4. Documentation phase
This is phase four of the five-phase PIA process.
A privacy impact assessment is a process. The benefits to the organisation that conducts it arise mainly from that process, in the form of learning and adaptation, partly by the stakeholders, and partly by the organisation and the team responsible for the project.
There are, however, advantages in generating a final document towards the end of the PIA process. The purpose of this phase is to document the PIA process and the outcomes. The suggested deliverable is a PIA report.
The following tasks are suggested:
- Consolidate the decisions on avoidance and mitigation measures into a final version of the issues register and/ or privacy design features paper.
- Produce a PIA report.
- Make the PIA report available to the PCG.
- Publish the PIA report (withholding any security-sensitive information in confidential, or closed, appendices).
The reasons for preparation of a PIA report are:
- as an element of accountability, in order to demonstrate that the PIA process was performed appropriately;
- to provide a basis for post-implementation review;
- to provide a basis for audit;
- to provide corporate memory, ensuring that the experience gained during the project is available to those completeing new PIAs if original staff have left; and
- to enable the experience gained during the project to be shared with future PIA teams and others outside the organisation.
The following are key elements of a PIA report:
- A description of the project.
- An analysis of the privacy issues arising from it.
- The business case justifying privacy intrusion and its implications.
- Discussion of alternatives considered and the rationale for the decisions made.
- A description of the privacy design features adopted to reduce and avoid privacy intrusion and their implications of these design features.
- An analysis of the public acceptability of the scheme and its applications.
Possible sources for the content of the PIA report include:
- A summary of the consultative processes undertaken.
- Contact details of organisations and individuals with whom consultations were undertaken.
- The project background paper(s) provided to those consulted.
- The PIA project plan.
- The issues register and/ or privacy design features paper(s).
- References to relevant laws, codes and guidelines.
At a late stage, once the design has been checked for legal compliance, it may be appropriate to add the following as appendices to the PIA report:
- the Privacy law compliance study; and
- the Data Protection Act compliance study.
A PIA report should be written with the expectation that it will be published, or at least be widely distributed.

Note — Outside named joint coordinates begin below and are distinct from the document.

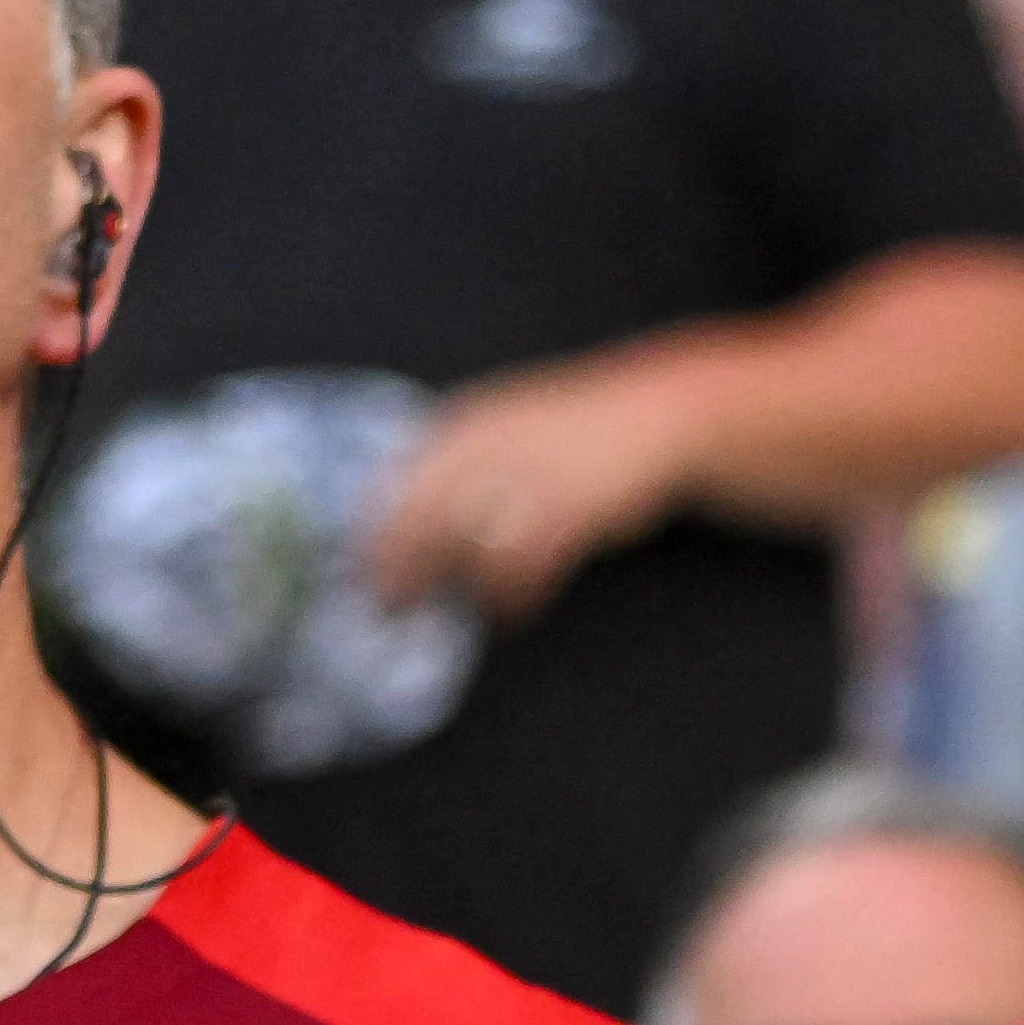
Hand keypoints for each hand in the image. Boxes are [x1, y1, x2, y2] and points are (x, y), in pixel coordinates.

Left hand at [362, 349, 700, 621]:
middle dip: (403, 569)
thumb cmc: (577, 432)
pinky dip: (512, 594)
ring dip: (458, 584)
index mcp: (467, 423)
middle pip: (424, 519)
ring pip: (470, 545)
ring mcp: (531, 475)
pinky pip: (525, 565)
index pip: (401, 485)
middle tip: (394, 605)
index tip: (364, 569)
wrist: (659, 416)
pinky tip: (511, 608)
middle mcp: (490, 445)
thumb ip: (459, 465)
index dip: (376, 533)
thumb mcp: (507, 425)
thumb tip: (405, 518)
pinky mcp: (572, 508)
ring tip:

If so, the report can fulfil the functions listed above: accountability, post-implementation review, audit, input into future iterations of the PIA, and background information for people conducting PIAs in the future.
Some of the information gathered during a PIA process may be subject to security or commercial sensitivities. In such cases, it may be appropriate for the detailed information to be in confidential, or closed, appendices. Such information suppression, however, needs to be limited to only that which is justified. Sufficient information needs to be included within the PIA report to ensure that the arguments and assessments are complete, informative and comprehensible.